TASK INSTRUCTIONS: Since only the total is wanted, give the number of lines in the listing below that hold the string "przyprawy" and add nothing.

PROVIDED ENTRIES:
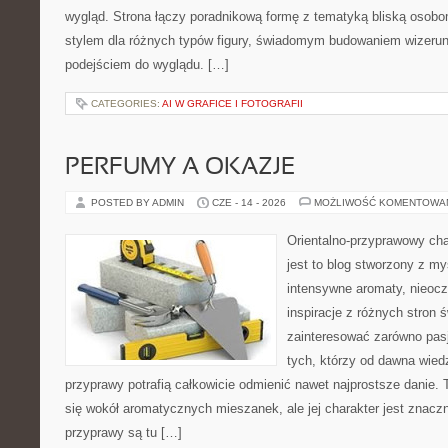
wygląd. Strona łączy poradnikową formę z tematyką bliską osobom
stylem dla różnych typów figury, świadomym budowaniem wizerun
podejściem do wyglądu. […]
CATEGORIES:
AI W GRAFICE I FOTOGRAFII
PERFUMY A OKAZJE
POSTED BY ADMIN
CZE - 14 - 2026
MOŻLIWOŚĆ KOMENTOWA
Orientalno-przyprawowy char
jest to blog stworzony z my
intensywne aromaty, nieocz
inspiracje z różnych stron 
zainteresować zarówno pasj
tych, którzy od dawna wied
przyprawy potrafią całkowicie odmienić nawet najprostsze danie.
się wokół aromatycznych mieszanek, ale jej charakter jest znacz
przyprawy są tu […]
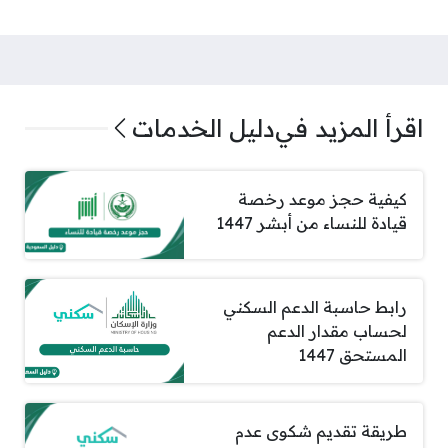
اقرأ المزيد في
دليل الخدمات
كيفية حجز موعد رخصة
قيادة للنساء من أبشر 1447
رابط حاسبة الدعم السكني
لحساب مقدار الدعم
المستحق 1447
طريقة تقديم شكوى عدم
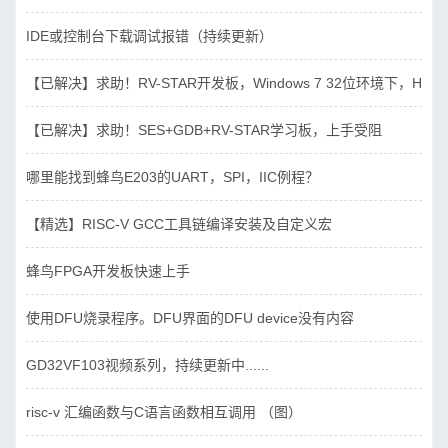
IDE或控制台下载调试报错（持续更新）
【已解决】求助！RV-STAR开发板，Windows 7 32位环境下，Hbird_D
【已解决】求助！SES+GDB+RV-STAR学习板，上手受阻
哪里能找到蜂鸟E203的UART，SPI，IIC例程？
【精选】RISC-V GCC工具链编译安装及自定义宏
蜂鸟FPGA开发板快速上手
使用DFU烧录程序。DFU界面的DFU device没有内容
GD32VF103视频系列，持续更新中......
risc-v 汇编函数与C语言函数相互调用 （图）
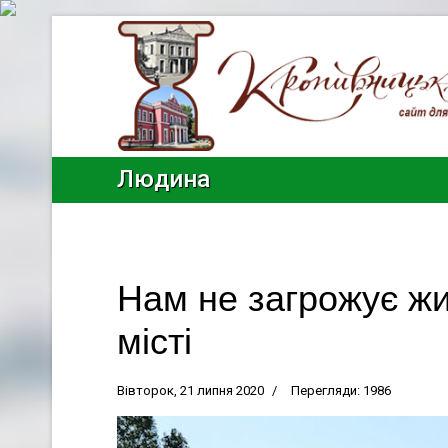
Людина
Нам не загрожує ж
місті
Вівторок, 21 липня 2020
Перегляди: 1986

EXPECTED ANSWER: 2